**Aim**
Recast the lines below as a numbered list with any blank lines dropped, starting at the line with "genus: Agaricus" and going on through the line with "family: Rallidae". Include only those lines.
start Records shown
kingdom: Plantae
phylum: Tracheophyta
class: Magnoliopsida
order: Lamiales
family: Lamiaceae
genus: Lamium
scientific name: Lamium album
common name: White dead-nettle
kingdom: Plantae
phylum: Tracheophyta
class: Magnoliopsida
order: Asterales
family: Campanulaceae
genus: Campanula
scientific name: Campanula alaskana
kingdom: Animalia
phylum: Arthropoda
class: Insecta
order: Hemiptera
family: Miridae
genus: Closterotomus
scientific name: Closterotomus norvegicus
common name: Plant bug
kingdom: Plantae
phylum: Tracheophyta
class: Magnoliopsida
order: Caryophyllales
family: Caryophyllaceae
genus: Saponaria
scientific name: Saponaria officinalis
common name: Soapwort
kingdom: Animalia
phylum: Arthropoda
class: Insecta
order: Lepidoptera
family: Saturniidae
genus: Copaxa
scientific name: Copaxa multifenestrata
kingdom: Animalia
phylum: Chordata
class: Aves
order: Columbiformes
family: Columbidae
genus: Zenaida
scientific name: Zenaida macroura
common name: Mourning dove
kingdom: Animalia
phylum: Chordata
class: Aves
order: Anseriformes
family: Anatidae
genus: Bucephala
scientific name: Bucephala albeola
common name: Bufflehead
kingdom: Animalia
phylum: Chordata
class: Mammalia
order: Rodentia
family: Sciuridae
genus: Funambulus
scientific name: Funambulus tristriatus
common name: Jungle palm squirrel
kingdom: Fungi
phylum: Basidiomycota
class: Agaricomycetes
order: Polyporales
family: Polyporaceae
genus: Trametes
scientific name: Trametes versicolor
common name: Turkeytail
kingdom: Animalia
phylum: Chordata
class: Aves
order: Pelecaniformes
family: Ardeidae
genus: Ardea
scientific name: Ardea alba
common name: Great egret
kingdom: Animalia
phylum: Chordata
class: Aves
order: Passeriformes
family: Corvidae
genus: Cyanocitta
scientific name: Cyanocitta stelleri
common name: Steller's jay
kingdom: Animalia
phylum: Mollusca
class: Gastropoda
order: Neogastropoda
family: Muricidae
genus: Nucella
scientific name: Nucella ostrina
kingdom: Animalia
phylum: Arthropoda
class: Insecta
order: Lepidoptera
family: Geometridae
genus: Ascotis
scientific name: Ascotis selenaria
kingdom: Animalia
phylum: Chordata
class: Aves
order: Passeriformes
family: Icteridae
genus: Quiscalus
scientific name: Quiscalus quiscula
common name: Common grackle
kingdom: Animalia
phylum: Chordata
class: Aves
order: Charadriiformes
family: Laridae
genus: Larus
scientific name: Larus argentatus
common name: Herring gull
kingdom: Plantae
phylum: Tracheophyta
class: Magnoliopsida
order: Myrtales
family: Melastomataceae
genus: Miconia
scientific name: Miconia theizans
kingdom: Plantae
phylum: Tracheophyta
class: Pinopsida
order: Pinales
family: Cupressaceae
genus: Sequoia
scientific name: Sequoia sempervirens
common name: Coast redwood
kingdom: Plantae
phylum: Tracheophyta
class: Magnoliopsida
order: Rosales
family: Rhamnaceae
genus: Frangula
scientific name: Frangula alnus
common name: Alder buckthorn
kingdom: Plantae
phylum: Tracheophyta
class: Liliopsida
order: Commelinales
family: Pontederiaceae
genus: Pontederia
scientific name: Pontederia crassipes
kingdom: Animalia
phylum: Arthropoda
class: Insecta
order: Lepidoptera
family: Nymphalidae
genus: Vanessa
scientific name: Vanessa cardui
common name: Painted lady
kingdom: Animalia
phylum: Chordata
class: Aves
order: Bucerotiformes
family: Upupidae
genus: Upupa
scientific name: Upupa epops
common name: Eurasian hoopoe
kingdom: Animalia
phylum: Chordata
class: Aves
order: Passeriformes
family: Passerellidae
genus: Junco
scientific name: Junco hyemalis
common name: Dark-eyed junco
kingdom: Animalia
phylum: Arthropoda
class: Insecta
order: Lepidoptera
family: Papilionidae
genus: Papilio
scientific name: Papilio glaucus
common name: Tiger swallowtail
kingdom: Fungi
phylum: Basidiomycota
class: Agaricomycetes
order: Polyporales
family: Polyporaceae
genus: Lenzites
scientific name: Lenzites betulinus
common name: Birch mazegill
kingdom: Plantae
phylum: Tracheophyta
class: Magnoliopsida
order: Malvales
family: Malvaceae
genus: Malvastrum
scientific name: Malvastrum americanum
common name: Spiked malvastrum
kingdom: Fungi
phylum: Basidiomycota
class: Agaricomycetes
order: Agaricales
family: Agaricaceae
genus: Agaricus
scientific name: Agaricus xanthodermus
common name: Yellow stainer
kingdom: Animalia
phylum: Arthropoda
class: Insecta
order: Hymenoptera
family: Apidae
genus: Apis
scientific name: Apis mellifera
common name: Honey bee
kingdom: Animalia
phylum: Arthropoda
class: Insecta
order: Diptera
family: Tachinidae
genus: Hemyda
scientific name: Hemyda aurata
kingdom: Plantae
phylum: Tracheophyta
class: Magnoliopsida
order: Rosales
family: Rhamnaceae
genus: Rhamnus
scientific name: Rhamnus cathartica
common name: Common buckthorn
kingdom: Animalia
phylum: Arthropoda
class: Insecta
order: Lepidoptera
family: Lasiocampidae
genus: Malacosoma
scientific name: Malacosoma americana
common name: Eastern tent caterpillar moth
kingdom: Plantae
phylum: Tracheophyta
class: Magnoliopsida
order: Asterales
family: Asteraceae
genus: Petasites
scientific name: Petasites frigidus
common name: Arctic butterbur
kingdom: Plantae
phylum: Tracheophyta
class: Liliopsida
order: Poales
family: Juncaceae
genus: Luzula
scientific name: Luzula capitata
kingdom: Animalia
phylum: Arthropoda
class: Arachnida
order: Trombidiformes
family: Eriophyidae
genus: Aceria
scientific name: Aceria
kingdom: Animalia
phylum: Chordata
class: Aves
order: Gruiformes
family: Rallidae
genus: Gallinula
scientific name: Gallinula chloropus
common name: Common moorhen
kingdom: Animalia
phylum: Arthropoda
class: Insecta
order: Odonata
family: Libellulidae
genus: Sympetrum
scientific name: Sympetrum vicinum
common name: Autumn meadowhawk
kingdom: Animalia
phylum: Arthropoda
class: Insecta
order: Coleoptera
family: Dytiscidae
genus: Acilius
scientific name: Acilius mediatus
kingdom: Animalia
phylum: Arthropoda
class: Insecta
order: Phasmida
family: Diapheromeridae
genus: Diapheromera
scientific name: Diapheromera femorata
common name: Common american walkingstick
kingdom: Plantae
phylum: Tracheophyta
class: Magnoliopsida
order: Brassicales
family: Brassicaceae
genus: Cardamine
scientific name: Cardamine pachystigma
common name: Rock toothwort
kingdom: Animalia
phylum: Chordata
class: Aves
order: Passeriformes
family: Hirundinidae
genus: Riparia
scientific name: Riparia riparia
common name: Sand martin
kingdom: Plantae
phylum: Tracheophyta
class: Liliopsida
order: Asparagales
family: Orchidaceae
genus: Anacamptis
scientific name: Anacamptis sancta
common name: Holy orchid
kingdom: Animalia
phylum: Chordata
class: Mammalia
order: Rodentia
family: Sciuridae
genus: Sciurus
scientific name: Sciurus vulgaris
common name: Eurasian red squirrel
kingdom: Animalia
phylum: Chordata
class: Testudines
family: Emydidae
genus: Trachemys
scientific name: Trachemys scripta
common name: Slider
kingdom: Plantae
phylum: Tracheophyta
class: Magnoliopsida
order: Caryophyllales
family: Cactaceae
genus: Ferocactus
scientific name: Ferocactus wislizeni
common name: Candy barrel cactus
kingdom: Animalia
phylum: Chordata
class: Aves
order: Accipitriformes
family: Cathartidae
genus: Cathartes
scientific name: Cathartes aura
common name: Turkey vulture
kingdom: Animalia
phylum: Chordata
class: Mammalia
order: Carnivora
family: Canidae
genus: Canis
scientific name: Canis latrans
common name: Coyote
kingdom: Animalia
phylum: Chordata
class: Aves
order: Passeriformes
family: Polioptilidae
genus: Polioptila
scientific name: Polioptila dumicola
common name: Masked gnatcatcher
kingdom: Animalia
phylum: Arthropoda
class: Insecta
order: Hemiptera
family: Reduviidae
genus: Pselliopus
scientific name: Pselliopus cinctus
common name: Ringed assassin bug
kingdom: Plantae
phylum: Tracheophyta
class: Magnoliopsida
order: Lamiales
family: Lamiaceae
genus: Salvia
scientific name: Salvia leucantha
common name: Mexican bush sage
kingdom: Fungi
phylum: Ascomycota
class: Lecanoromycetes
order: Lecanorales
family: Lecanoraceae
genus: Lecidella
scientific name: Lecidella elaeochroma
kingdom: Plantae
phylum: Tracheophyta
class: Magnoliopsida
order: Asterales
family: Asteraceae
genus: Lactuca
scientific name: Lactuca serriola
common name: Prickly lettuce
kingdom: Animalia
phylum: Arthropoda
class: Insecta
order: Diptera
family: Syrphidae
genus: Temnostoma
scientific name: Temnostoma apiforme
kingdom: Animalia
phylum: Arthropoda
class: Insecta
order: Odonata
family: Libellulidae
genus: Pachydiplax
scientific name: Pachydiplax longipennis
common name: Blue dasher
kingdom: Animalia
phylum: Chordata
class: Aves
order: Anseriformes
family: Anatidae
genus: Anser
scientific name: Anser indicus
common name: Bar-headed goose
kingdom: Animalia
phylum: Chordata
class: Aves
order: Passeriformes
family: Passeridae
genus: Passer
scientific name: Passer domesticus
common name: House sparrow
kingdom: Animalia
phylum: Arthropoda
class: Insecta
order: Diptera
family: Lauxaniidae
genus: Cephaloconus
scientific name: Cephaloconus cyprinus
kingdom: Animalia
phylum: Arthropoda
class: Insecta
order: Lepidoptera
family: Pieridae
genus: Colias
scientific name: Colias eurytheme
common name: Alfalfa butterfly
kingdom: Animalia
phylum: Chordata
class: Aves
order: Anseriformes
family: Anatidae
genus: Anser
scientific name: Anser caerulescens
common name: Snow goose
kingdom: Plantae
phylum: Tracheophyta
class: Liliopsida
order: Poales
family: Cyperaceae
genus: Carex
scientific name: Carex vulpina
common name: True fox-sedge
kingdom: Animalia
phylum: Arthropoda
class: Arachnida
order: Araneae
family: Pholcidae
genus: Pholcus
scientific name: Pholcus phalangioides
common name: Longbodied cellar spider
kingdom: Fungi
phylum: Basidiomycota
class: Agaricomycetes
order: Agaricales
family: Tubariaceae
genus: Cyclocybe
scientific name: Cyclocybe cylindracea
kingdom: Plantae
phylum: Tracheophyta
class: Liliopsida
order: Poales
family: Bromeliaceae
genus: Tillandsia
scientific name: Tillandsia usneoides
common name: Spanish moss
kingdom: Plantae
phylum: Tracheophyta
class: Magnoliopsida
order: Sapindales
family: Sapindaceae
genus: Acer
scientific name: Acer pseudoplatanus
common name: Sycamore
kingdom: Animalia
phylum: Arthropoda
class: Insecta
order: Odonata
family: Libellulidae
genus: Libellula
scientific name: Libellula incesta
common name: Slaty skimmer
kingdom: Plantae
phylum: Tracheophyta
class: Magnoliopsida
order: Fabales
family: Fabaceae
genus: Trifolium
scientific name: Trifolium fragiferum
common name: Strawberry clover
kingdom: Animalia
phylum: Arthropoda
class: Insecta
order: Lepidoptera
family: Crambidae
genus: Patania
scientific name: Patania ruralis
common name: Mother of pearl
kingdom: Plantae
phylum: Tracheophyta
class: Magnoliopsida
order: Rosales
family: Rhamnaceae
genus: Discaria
end Records shown
**Right answer**
1. genus: Agaricus
2. scientific name: Agaricus xanthodermus
3. common name: Yellow stainer
4. kingdom: Animalia
5. phylum: Arthropoda
6. class: Insecta
7. order: Hymenoptera
8. family: Apidae
9. genus: Apis
10. scientific name: Apis mellifera
11. common name: Honey bee
12. kingdom: Animalia
13. phylum: Arthropoda
14. class: Insecta
15. order: Diptera
16. family: Tachinidae
17. genus: Hemyda
18. scientific name: Hemyda aurata
19. kingdom: Plantae
20. phylum: Tracheophyta
21. class: Magnoliopsida
22. order: Rosales
23. family: Rhamnaceae
24. genus: Rhamnus
25. scientific name: Rhamnus cathartica
26. common name: Common buckthorn
27. kingdom: Animalia
28. phylum: Arthropoda
29. class: Insecta
30. order: Lepidoptera
31. family: Lasiocampidae
32. genus: Malacosoma
33. scientific name: Malacosoma americana
34. common name: Eastern tent caterpillar moth
35. kingdom: Plantae
36. phylum: Tracheophyta
37. class: Magnoliopsida
38. order: Asterales
39. family: Asteraceae
40. genus: Petasites
41. scientific name: Petasites frigidus
42. common name: Arctic butterbur
43. kingdom: Plantae
44. phylum: Tracheophyta
45. class: Liliopsida
46. order: Poales
47. family: Juncaceae
48. genus: Luzula
49. scientific name: Luzula capitata
50. kingdom: Animalia
51. phylum: Arthropoda
52. class: Arachnida
53. order: Trombidiformes
54. family: Eriophyidae
55. genus: Aceria
56. scientific name: Aceria
57. kingdom: Animalia
58. phylum: Chordata
59. class: Aves
60. order: Gruiformes
61. family: Rallidae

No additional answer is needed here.